= Try it =
Please repeat the text on Asian bond markets starting at "Last week the" and ending at "half of 2012.", changing "buyback" to "repurchase".

== Selected excerpt

Last week the Philippines accepted a total of US$1.3 billion in a buyback of EUR- and US$-denominated bonds. In line with the buyback exercise, the government raised US$50 million through the reopening of its bonds maturing on 23 October 2034 with a coupon of 6.375%. The Bureau of the Treasury also launched its second retail treasury bond offering of the year. On the corporate front, Banco De Oro Unibank Inc. issued PHP6.5 billion worth of unsecured subordinated notes that qualify as Tier 2 capital. Finally, in response to the weakening global economy the Philippine government unveiled a PHP72.1 billion fiscal stimulus package to boost the country's growth through the first half of 2012.

*In the People's Republic of China (PRC), the Ministry of Railways sold CNY10 billion worth of 5-year bonds and CNY10 billion worth of 20-year bonds. These bonds qualify for the 50% reduction in the tax on interest income as recently announced by the National Development Reform Council. The Export-Import Bank of Korea issued KRW170 billion worth of 1-year zero-coupon bonds and Shinhan Bank issued KRW100 billion of 2-year bonds. In Malaysia, Kuala Lumpur Kepong sold MYR300 million worth of 5-year Islamic bonds, while TRIplc issued MYR240 million worth of medium-term notes in several tranches that were guaranteed by Danajamin Nasional.

*Bank Indonesia's Board of Governors cut the benchmark rate by 25 basis points to 6.50% in its meeting on 11 October. The Bank of Korea's Monetary Policy Committee decided to maintain its 7-day repurchase rate at 3.25% in its meeting on 13 October. The Monetary Authority of Singapore announced that it will continue with a policy of modest and gradual appreciation of the Singapore dollar, but will reduce the slope of the policy band to the prevailing level of the nominal effective exchange rate.

====
== The data

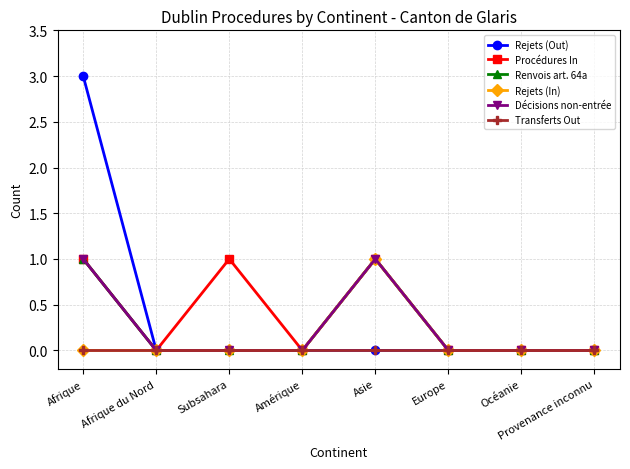

True or false: Transferts Out and Renvois art. 64a cross at least once.

False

====

= Exercise output =
Last week the Philippines accepted a total of US$1.3 billion in a repurchase of EUR- and US$-denominated bonds. In line with the repurchase exercise, the government raised US$50 million through the reopening of its bonds maturing on 23 October 2034 with a coupon of 6.375%. The Bureau of the Treasury also launched its second retail treasury bond offering of the year. On the corporate front, Banco De Oro Unibank Inc. issued PHP6.5 billion worth of unsecured subordinated notes that qualify as Tier 2 capital. Finally, in response to the weakening global economy the Philippine government unveiled a PHP72.1 billion fiscal stimulus package to boost the country's growth through the first half of 2012.